Sunday, May 1, 2011

Crafting an Album

People are up and down on Metallica. It's common these days to pooh-pooh them for being an aging collection of cranks, crybabies, or psychological cases. Sure, there are still some die-hard stalwarts who brook no dissent and defend them to the end. I'm probably somewhere in between. I loved them in the eighties, found something better to do during the late nineties, and was pleasantly surprised by the emergence of "Death Magnetic" in 2008.

My purpose here isn't to talk about Metallica's entire career -- or start any arguments about the merits of their roller-coaster career. However, I am interested in their artistic development after "Kill 'Em All." Early on, I noticed a striking correlation between the layout of "Ride the Lightning" and "Master of Puppets." It's obvious if you take a look at the track listing paired in this way:

1. "Fight Fire with Fire"
1. "Battery"

2. "Ride the Lightning"
2. "Master of Puppets"

3. "For Whom the Bell Tolls"
3. "The Thing That Should Not Be"

4. "Fade to Black"
4. "Welcome Home (Sanitarium)"

5. "Trapped Under Ice"
5. "Disposable Heroes"

6. "Escape"
6. "Leper Messiah"

7. "Creeping Death"
8. "Damage, Inc."

8. "The Call of Ktulu"
7. "Orion"

I had to switch up the order a bit at the end, but it's amazing how similar the songs in each pairing are. The first song of each album is a short and brutal track with a melodic acoustic beginning. The second song is a massive thesis statement (and title track). The third track is a slower paced power track of more reasonable length. The fourth track is an emotion-packed power ballad.

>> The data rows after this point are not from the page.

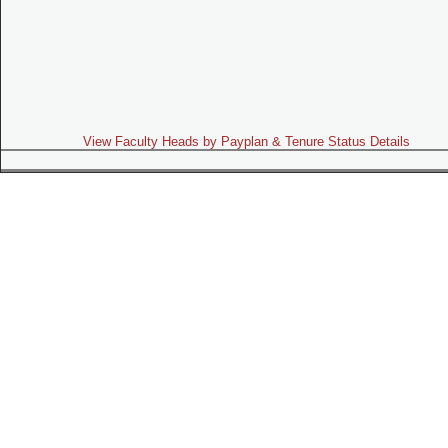
View Faculty Heads by Payplan & Tenure Status Details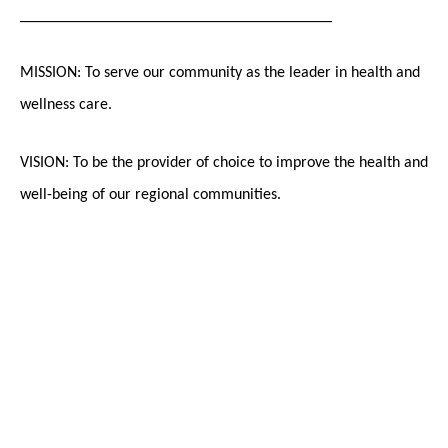
_______________________________________
MISSION: To serve our community as the leader in health and
wellness care.
VISION: To be the provider of choice to improve the health and
well-being of our regional communities.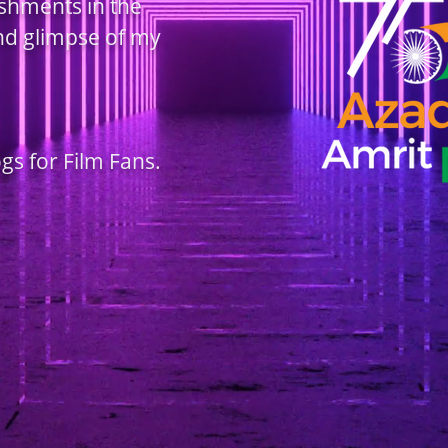
ishments in the
and glimpse of my
ogs for Film Fans.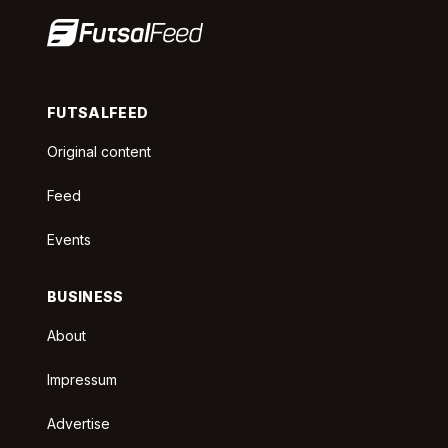
FUTSALFEED
Original content
Feed
Events
BUSINESS
About
Impressum
Advertise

What might be called 'side two' (for those who owned the album or cassette back in the day) started out with another fast and aggressive song, and then a slightly more melodic song with more vocal range. Metallica made different choices about how to end these albums. "Ride the Lightning" put a smashing classic ("Creeping Death") in the penultimate slot, leaving the gargantuan instrumental "The Call of Ktulu" to close the album. "Master of Puppets," by contrast, switched that order. The massive instrumental came before the punch-to-the face that ends the album ("Damage, Inc.").

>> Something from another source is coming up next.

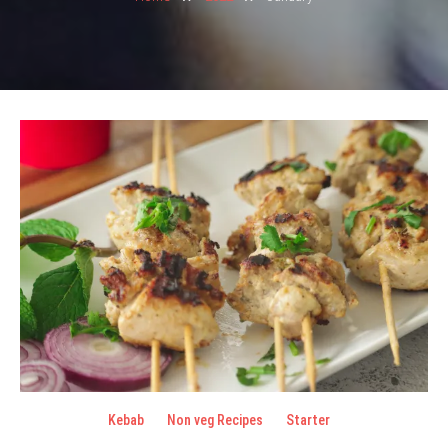
Kebab
Non veg Recipes
Starter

In terms of structure, song by song, these albums are almost carbon copies of each other. It's very clear that the guys in Metallica felt that there was a certain way an album should go. They set out to achieve a particular emotional trajectory in these albums. I think this is a crucial insight because it proves that they thought of their creative efforts in terms of albums rather than just in terms of songs. An album, from their perspective, is not just a collection of songs, but a work of art in itself that is more than just the sum of its parts.

While a lot more could be said about the particulars of their narrative strategy, I'm only going to focus on the way these albums end. That is, why the switch up between 7 and 8? I've got a theory that they wanted to make it harder for those who dislike instrumentals to skip over the instrumental at the end. That (misguided) segment of the population that absolutely needs to hear singing in every song might just skip "The Call of Ktulu" and start over at the beginning. That's a travesty, of course, as "The Call of Ktulu" is one of my absolute favorite Metallica songs.

Another theory is that the band felt that an album should end with a punch in the face, not a lengthy and cerebral exploration of a musical theme. It's as if they decided that a metal album should end with a short, aggressive burst of metal mayhem -- like a period that abruptly ends a sentence. This theory has some basis if you look at other Metallica albums. Some of their heaviest songs come right at the end: "Dyers Eve," "The Struggle Within," and "My Apocalypse."

Another reason behind the switch up of tracks 7 and 8 is that "Orion" has what I think is a fatal flaw making it an impossible choice for an album-closer: it fades out. That's right, it fades out! You can't end a metal masterpiece with a fadeout.

For those who argue that "Ride the Lightning" is a better album than "Master of Puppets" (and there are a surprising number of these), this is your best place to make your case. Both "Creeping Death" and "The Call of Ktulu" have great endings, very powerful and dramatic. Either one could have effectively ended the album. The weak fadeout of "Orion" is a less impressive musical achievement than "The Call of Ktulu" -- and it performs its role on the album less fully than "The Call of Ktulu."


(Note: It's worth mentioning at this point that "...And Justice For All" follows this same structure very closely. And it's a terrific album...but it was much easier to make this argument with just two albums. Three will always be a weird number.)